~~ The tale of the night caller (Alternate opening to The
(A short-story by FoxMulder89)
When it finally occurred to them and sunk in that their prayers fell upon deaf ears, and that the guards cared little for their petty bribes, the prisoners fell silent and returned to wallowing in their self-pity and regrets. A handful of the men and women in the prison were luckier than others. Some were only serving a sentence of three to five years-but even the lifers would consider themselves lucky after speaking to a neighbour and finding out that said neighbour was awaiting their execution for crimes against humanity. One had to occasionally swallow that proud sense of hierarchy one feels when looking down their nose at the scum of the earth-especially if you recognised one of the condemned-waiting their turn-on death row as the murderer of a friend or loved one-because, on the odd occasion, mistakes were made, and the man-or woman-being observed through the thick iron bars of their cramped, stone cell, like an animal in the county zoo, was wrongly accused of a crime they didn't commit. Now, some would argue that the judge had it in for them the moment they stepped into the courtroom, or that the attorney provided for them was a shmuck who didn't know his arse from his elbow, even though they knew they were guilty. But there was every now and again a genuine exception. In this case, that exception was a man by the name of Victor Duphrey, a thirty-two-year-old aspiring author who made a deal with an undisclosed individual-who nobody believed existed-and now faced the death sentence for the murder of his wife: Elizabeth Crane, a twenty-eight-year-old accountant.
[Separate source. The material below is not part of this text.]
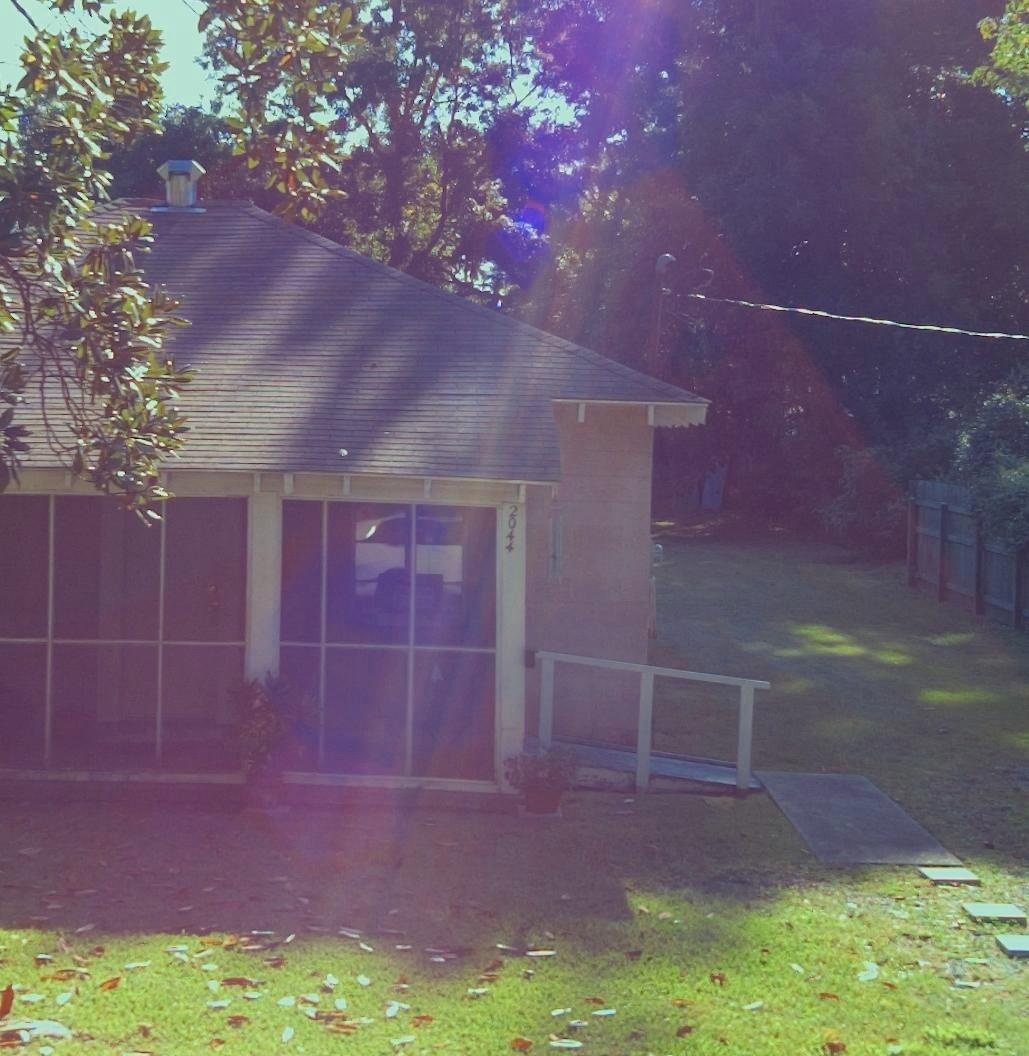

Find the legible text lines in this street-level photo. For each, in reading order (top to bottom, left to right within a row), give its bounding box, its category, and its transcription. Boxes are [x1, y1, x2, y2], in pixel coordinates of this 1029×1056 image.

[503, 502, 522, 556] StreetNumber: 2044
The couple met back in July of 1890 and had planned to be married by the end of 1893. Victor had been unemployed for a year and a half since the job market in London fell into deep decline back in 1891, and relied on Elizabeth to support both him and herself; being an accountant meant Elizabeth's fortnightly wage packet was enough to pay the rent and put food on the table for both her and Victor, but Victor knew that with all the talk going around about the living expenses going up In London, he would need to start earning his bread, And if he was going to stand by and keep his promise to his future wife, he would have to stop moping around and start making his dream a reality, fast.